TASK DESCRIPTION
Drop every picture, then transcribe the remaining data exactly.

[[ DATA FOR THIS EXERCISE open ]]

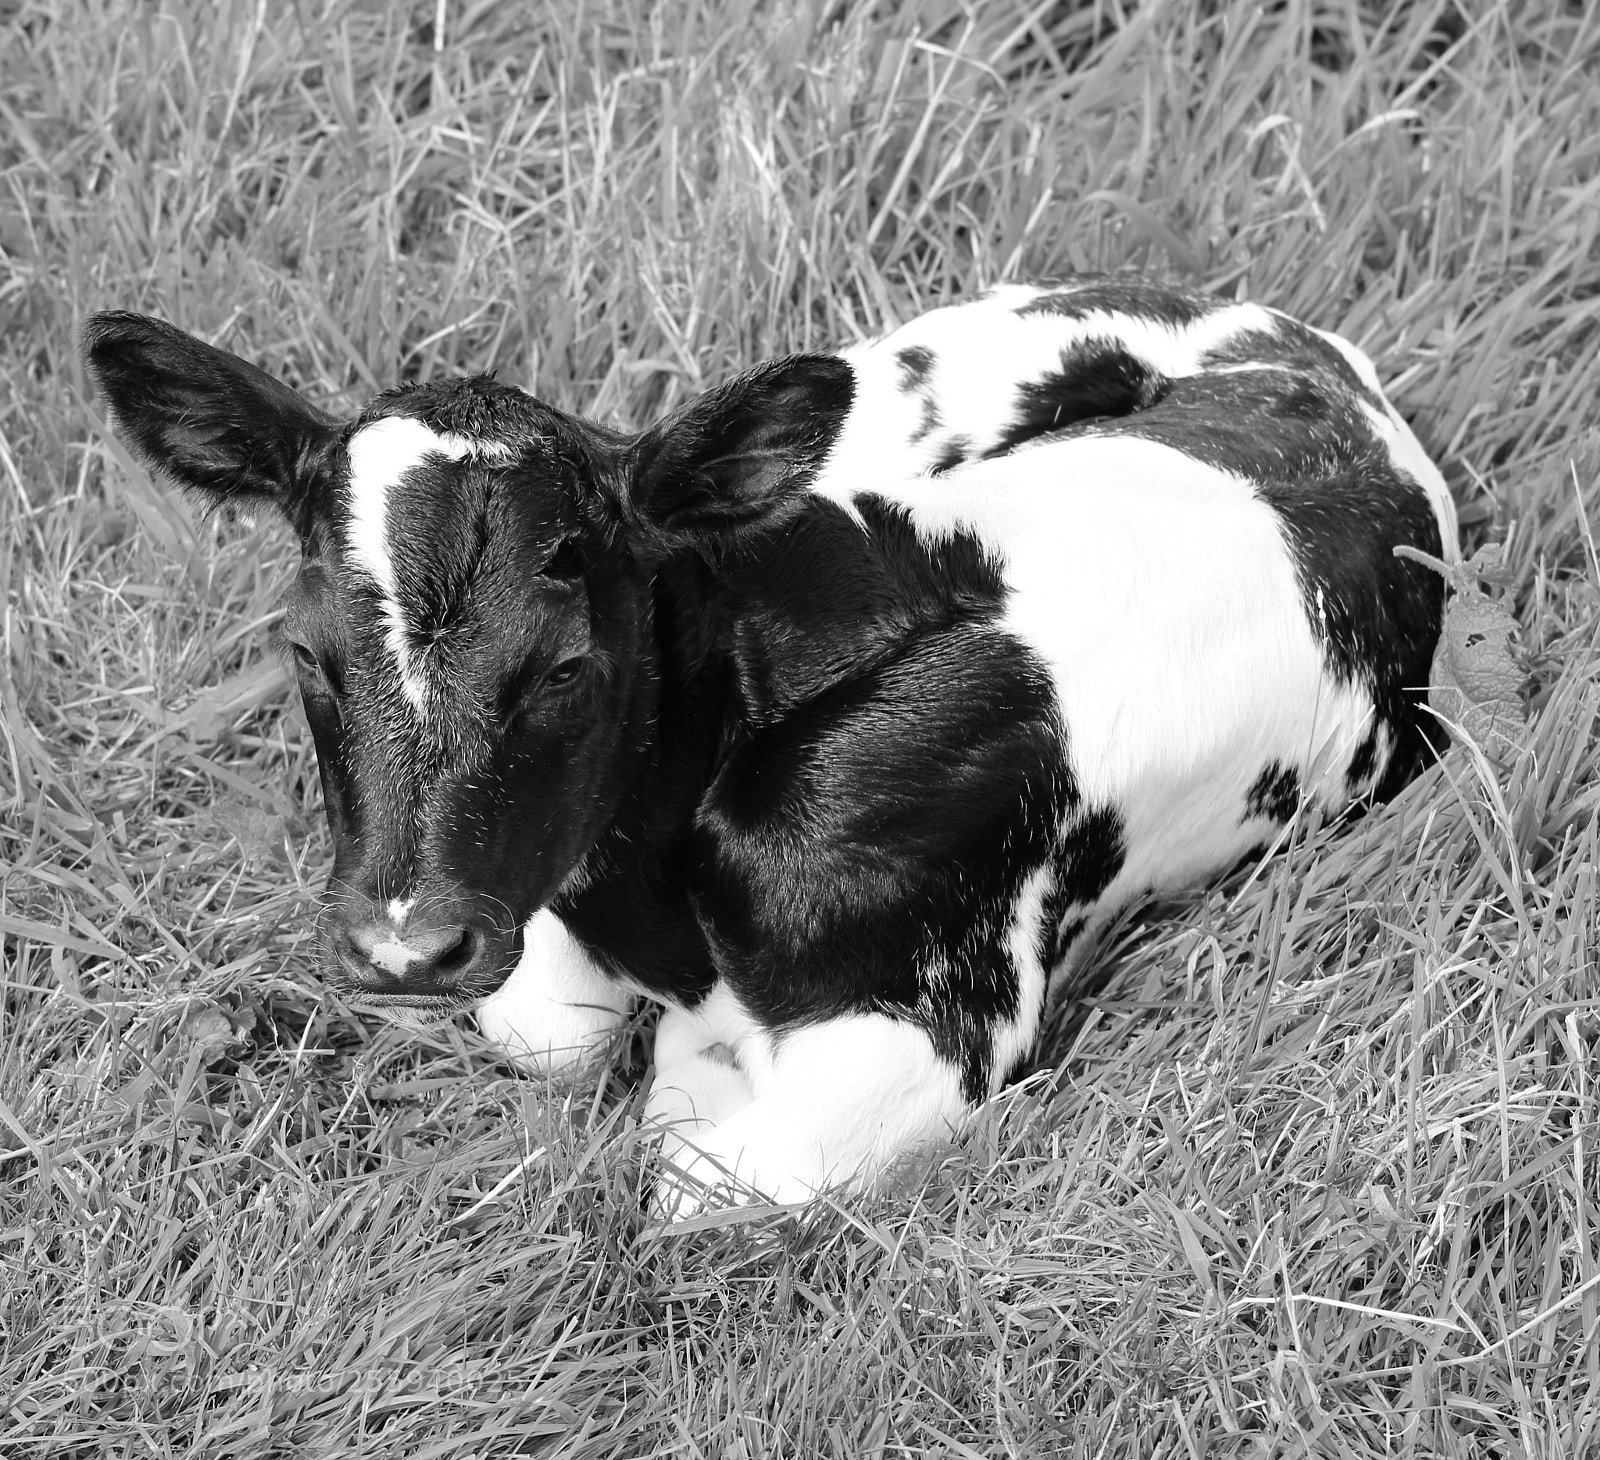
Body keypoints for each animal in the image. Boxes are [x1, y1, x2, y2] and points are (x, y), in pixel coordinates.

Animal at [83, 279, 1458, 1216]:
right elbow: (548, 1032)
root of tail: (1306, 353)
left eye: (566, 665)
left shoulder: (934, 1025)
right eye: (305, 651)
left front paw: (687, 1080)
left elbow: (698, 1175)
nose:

[[ DATA FOR THIS EXERCISE closed ]]

TASK RESPONSE
Body keypoints for each animal in the image. Boxes are [x1, y1, x2, y2] and points are (x, y), in pixel coordinates.

Animal at [83, 279, 1458, 1216]:
right elbow: (548, 1032)
root of tail: (1306, 353)
left eye: (566, 665)
left shoulder: (934, 1025)
right eye: (305, 651)
left front paw: (687, 1080)
left elbow: (698, 1175)
nose:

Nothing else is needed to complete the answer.